▶ _Problem requirements_:
Reproduce every line of text in the data below without changing anything, and leave the pictures out of your answer.

▶ _Data excerpts_:
* * * * *

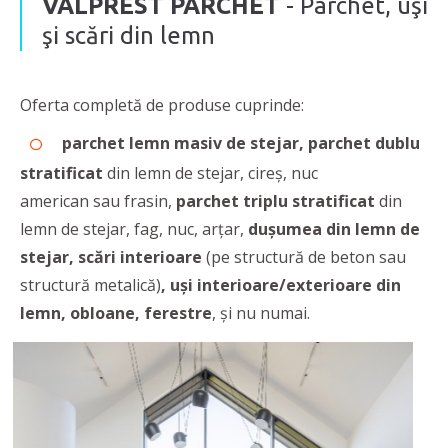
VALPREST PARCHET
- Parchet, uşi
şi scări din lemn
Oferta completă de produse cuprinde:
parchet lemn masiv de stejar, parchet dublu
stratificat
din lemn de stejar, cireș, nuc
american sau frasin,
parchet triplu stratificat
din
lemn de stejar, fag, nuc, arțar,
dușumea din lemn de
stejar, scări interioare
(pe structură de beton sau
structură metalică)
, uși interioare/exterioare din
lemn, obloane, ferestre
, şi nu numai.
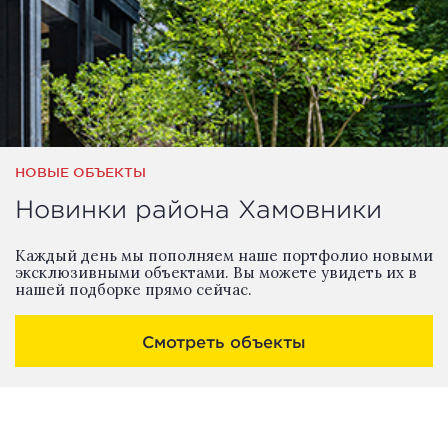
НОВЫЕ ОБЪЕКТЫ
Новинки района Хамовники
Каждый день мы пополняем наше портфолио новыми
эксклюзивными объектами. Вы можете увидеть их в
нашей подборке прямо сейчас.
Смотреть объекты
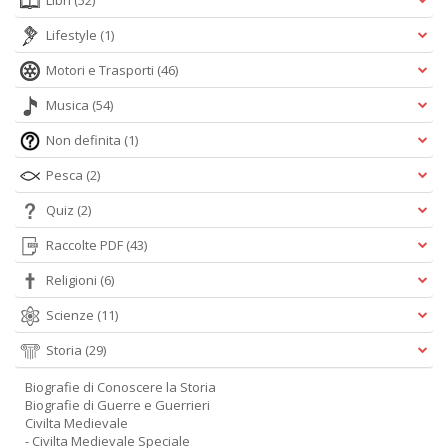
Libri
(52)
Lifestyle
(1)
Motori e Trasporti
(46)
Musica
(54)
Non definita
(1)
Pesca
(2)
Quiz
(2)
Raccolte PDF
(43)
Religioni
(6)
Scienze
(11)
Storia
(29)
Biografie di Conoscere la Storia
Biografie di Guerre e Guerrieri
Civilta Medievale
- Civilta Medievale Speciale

* * * * *

▶ _Response_:
VALPREST PARCHET
- Parchet, uşi
şi scări din lemn
Oferta completă de produse cuprinde:
parchet lemn masiv de stejar, parchet dublu
stratificat
din lemn de stejar, cireș, nuc
american sau frasin,
parchet triplu stratificat
din
lemn de stejar, fag, nuc, arțar,
dușumea din lemn de
stejar, scări interioare
(pe structură de beton sau
structură metalică)
, uși interioare/exterioare din
lemn, obloane, ferestre
, şi nu numai.
НОВЫЕ ОБЪЕКТЫ
Новинки района Хамовники
Каждый день мы пополняем наше портфолио новыми
эксклюзивными объектами. Вы можете увидеть их в
нашей подборке прямо сейчас.
Смотреть объекты
Libri
(52)
Lifestyle
(1)
Motori e Trasporti
(46)
Musica
(54)
Non definita
(1)
Pesca
(2)
Quiz
(2)
Raccolte PDF
(43)
Religioni
(6)
Scienze
(11)
Storia
(29)
Biografie di Conoscere la Storia
Biografie di Guerre e Guerrieri
Civilta Medievale
- Civilta Medievale Speciale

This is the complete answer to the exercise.